Itanium 2 9000 series:
core logic — 57M, or 28.5M per core
core caches — 106.5M
24 MB L3 cache — 1550M
bus logic & I/O — 6.7M

Xeon 5100 series:
core logic — 43M, or 21.5M per core
core caches —248M
L3 cache — NA
bus logic & I/O — unknown

Die size is irrelevant they add more cache to the Itanium because of its implementation. Also no if the I2 and Xeon 5100 were given optimized binaries the I2 would win in server, data set tasks. Since there has been no games, productivity, content creation software ported over it's unknown how well the I2 would fair in that type of software environment but I would bet quite a bit it would fair very well.

You can add superior FPU and strong encryption hardware to any architecture...

No you implement those features within the specifications of the IA, tied with a good design you will then get superior FPU and encryption performance.
 
Itanium is also scalable. For example, they built supercomputer 7000 Itanium 2

This is CLUSTER. You can "scale" any CPU this way.

To make that point a bit more clear the Itanium scales linearly as you add additional CPU's unlike x86 and most RISC processors. There is an exception such as the K8 for instance. It scales very well but is currently stuck at 8 way setups (correct me if I am wrong).
 
Netburst or Core are in IA32 (x86 family), Itanium is IA64 (EPIC).
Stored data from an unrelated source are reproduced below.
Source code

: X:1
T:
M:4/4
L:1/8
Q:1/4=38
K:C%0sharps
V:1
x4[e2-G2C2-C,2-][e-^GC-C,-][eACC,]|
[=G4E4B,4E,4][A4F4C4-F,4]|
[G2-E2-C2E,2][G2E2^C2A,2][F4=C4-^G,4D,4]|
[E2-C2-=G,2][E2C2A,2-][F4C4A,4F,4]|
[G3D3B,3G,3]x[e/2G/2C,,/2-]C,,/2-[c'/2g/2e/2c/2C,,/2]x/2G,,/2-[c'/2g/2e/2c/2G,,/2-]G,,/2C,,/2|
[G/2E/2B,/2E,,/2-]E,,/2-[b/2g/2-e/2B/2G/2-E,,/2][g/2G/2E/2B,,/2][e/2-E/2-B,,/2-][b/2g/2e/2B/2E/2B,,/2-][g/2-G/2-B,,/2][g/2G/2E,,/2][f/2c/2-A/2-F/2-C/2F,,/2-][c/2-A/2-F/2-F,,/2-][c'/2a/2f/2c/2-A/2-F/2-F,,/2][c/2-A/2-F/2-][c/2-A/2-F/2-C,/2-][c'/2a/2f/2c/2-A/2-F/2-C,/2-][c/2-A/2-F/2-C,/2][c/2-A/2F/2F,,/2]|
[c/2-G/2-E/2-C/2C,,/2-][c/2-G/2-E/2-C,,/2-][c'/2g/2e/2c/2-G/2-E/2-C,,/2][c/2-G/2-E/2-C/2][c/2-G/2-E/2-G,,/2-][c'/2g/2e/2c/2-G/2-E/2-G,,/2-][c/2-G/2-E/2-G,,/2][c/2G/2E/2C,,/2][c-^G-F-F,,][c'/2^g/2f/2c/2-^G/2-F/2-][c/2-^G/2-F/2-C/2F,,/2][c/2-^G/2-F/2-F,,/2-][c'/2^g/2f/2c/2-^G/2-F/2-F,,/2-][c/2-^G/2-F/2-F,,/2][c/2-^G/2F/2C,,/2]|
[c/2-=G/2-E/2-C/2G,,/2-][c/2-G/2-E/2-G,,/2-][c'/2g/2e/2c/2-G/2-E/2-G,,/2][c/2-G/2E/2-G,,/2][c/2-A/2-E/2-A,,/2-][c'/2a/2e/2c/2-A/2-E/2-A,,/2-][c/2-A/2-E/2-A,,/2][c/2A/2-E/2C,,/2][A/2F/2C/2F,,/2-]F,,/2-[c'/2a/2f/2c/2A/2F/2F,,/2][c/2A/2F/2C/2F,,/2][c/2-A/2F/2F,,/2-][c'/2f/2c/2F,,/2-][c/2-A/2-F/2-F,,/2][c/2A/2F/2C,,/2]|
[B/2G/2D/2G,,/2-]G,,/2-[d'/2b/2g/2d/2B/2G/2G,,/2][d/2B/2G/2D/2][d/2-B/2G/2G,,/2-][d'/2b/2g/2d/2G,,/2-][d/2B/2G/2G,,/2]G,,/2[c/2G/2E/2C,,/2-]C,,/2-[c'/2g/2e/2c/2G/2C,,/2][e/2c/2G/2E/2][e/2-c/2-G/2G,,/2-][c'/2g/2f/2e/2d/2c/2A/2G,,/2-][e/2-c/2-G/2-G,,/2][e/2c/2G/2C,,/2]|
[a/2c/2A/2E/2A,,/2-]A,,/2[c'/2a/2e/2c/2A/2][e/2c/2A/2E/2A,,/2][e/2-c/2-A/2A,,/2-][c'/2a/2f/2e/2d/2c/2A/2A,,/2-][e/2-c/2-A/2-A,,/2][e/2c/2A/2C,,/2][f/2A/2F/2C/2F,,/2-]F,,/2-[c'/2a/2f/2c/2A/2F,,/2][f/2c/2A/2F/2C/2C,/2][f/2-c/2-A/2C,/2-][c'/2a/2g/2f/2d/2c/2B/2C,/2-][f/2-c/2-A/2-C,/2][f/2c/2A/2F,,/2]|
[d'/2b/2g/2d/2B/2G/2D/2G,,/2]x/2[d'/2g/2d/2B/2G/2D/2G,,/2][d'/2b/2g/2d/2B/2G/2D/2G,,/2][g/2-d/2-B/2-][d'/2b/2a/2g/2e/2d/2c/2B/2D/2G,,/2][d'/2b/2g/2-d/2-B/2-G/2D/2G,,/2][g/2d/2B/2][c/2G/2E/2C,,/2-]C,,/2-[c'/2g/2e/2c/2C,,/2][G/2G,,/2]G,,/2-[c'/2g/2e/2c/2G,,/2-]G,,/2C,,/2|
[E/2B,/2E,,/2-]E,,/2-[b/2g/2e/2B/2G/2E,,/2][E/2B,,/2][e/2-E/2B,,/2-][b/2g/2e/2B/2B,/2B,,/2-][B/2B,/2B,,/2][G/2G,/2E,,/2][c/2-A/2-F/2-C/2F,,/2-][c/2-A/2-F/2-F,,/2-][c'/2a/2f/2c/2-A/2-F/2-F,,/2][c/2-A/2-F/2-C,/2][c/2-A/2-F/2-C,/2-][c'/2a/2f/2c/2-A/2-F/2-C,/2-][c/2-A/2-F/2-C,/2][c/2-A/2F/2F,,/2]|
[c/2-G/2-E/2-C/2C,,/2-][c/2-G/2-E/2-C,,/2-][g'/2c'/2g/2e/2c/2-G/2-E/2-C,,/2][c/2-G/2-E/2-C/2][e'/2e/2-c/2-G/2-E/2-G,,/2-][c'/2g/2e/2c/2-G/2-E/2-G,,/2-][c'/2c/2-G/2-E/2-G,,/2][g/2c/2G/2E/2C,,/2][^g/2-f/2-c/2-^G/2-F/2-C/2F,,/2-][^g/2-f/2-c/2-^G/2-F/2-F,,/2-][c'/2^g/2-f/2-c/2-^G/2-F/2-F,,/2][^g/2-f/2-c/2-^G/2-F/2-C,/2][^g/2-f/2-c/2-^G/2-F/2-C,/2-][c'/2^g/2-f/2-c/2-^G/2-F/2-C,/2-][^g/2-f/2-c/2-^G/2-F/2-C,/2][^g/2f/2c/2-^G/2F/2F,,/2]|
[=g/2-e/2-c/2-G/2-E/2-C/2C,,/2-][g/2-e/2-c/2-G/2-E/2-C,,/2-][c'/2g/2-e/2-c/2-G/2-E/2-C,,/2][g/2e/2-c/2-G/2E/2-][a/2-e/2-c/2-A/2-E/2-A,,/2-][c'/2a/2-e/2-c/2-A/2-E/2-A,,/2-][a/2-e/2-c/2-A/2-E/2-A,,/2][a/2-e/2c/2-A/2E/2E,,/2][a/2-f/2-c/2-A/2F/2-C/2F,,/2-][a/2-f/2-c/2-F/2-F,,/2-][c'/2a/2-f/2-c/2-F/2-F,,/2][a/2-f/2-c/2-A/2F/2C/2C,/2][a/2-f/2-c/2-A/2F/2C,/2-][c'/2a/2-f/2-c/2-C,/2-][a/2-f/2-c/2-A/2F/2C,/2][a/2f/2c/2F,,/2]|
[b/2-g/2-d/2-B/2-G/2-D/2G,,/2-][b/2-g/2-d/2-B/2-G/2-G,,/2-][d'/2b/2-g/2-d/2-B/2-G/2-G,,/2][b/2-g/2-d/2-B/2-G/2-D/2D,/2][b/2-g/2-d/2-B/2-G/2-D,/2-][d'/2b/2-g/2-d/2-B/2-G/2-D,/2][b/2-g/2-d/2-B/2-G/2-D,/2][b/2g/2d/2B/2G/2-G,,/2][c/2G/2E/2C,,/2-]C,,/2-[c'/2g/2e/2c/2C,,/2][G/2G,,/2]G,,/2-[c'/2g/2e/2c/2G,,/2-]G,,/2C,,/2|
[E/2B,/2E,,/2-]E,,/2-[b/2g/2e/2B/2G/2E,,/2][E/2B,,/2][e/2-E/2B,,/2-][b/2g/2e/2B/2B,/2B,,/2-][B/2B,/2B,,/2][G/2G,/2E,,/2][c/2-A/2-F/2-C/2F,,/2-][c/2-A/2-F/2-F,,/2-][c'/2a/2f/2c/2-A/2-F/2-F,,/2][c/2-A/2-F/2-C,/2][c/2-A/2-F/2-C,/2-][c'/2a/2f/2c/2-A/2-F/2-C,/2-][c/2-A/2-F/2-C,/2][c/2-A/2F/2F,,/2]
Itanium was slow for adaption in early 2004 and before. Since then, Itanium start gaining ground. HP CEO (Mark Hurd)commited 3B for Intel to develop next gen Itanium. Failure or success depend where you look at it. As long Itanium volume keep growing from quarter to the next quarter, I consider it is a success
 
Itanium is also scalable. For example, they built supercomputer 7000 Itanium 2 for Livermoore lab within 6 months. Bring Itanium to desktop will not be a viable option where x86 apps has been dominated. Itanium purpose to compete other backend servers: PowerPC, PA-RISc and SUN server

REalistically speaking today's Itanium processors are the world's fastest. And it's not by a small margin either. Just one of the Montecito cores running at 1.6GHz can sustain about 8GFlops/s on average peaking much higher.

Now These processos are of a Dual Core Madison design (that's what Montecito is). So 16GFlops/s per processor in a 4-way system means 64GFlops/s (but usually averages about 50GFlops/s). To compare, an IBM PowerPC 5 4-way configuration clocked at 1.9GHz barely reaches 34GFlops/s.

So realistically speaking, Itanium has no competitors.. it's pretty much the lone standing Uber HighEnd processor.
 
(BTW, this is the comparison I would like to see - 2-core Itanium 2 vs Woodcrest in back end server tasks. I believe Woodcrest would win despite being laid on 1/3 of die size .

Itanium 2 9000 series:
core logic — 57M, or 28.5M per core
core caches — 106.5M
24 MB L3 cache — 1550M
bus logic & I/O — 6.7M

Xeon 5100 series:
core logic — 43M, or 21.5M per core
core caches —248M
L3 cache — NA
bus logic & I/O — unknown

Die size is irrelevant they add more cache to the Itanium because of its implementation.

In-order design requires those large caches because any miss causes complete pipeline stall. OOO is capable of hiding some miss latencies, so the cache size is less critical.